- _WORK ITEM_
Leave the images out, and copy each of the records below exactly.
-- DATASET RECORDS follows --
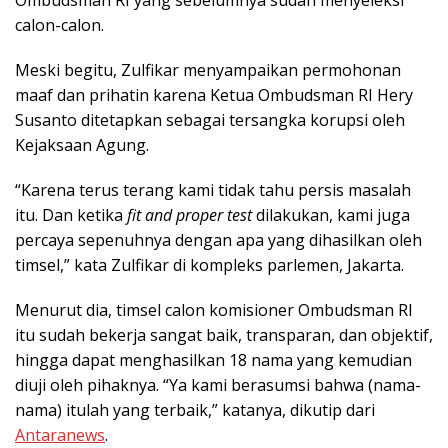
calon-calon.
Meski begitu, Zulfikar menyampaikan permohonan
maaf dan prihatin karena Ketua Ombudsman RI Hery
Susanto ditetapkan sebagai tersangka korupsi oleh
Kejaksaan Agung.
“Karena terus terang kami tidak tahu persis masalah
itu. Dan ketika
fit and proper test
dilakukan, kami juga
percaya sepenuhnya dengan apa yang dihasilkan oleh
timsel,” kata Zulfikar di kompleks parlemen, Jakarta.
Menurut dia, timsel calon komisioner Ombudsman RI
itu sudah bekerja sangat baik, transparan, dan objektif,
hingga dapat menghasilkan 18 nama yang kemudian
diuji oleh pihaknya. “Ya kami berasumsi bahwa (nama-
nama) itulah yang terbaik,” katanya, dikutip dari
Antaranews
.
-- DATASET RECORDS concluded --
- _RESPONSE BOX_
calon-calon.
Meski begitu, Zulfikar menyampaikan permohonan
maaf dan prihatin karena Ketua Ombudsman RI Hery
Susanto ditetapkan sebagai tersangka korupsi oleh
Kejaksaan Agung.
“Karena terus terang kami tidak tahu persis masalah
itu. Dan ketika
fit and proper test
dilakukan, kami juga
percaya sepenuhnya dengan apa yang dihasilkan oleh
timsel,” kata Zulfikar di kompleks parlemen, Jakarta.
Menurut dia, timsel calon komisioner Ombudsman RI
itu sudah bekerja sangat baik, transparan, dan objektif,
hingga dapat menghasilkan 18 nama yang kemudian
diuji oleh pihaknya. “Ya kami berasumsi bahwa (nama-
nama) itulah yang terbaik,” katanya, dikutip dari
Antaranews
.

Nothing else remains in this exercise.